§ Listed entries:
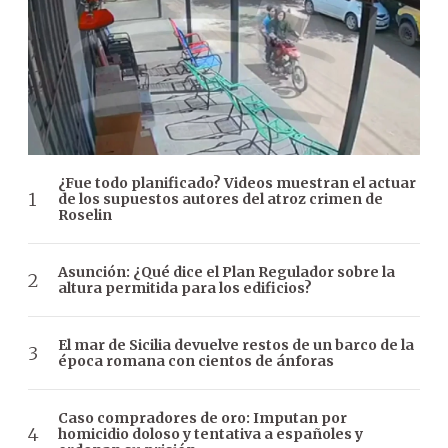
¿Fue todo planificado? Videos muestran el actuar
de los supuestos autores del atroz crimen de
Roselin
Asunción: ¿Qué dice el Plan Regulador sobre la
altura permitida para los edificios?
El mar de Sicilia devuelve restos de un barco de la
época romana con cientos de ánforas
Caso compradores de oro: Imputan por
homicidio doloso y tentativa a españoles y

§ What you need to do:
Rewrite the text of the rows above, replacing "barco" with "navío" and leaving everything else unchanged; omit the pictures.

§ Completed exercise:
¿Fue todo planificado? Videos muestran el actuar
de los supuestos autores del atroz crimen de
Roselin
Asunción: ¿Qué dice el Plan Regulador sobre la
altura permitida para los edificios?
El mar de Sicilia devuelve restos de un navío de la
época romana con cientos de ánforas
Caso compradores de oro: Imputan por
homicidio doloso y tentativa a españoles y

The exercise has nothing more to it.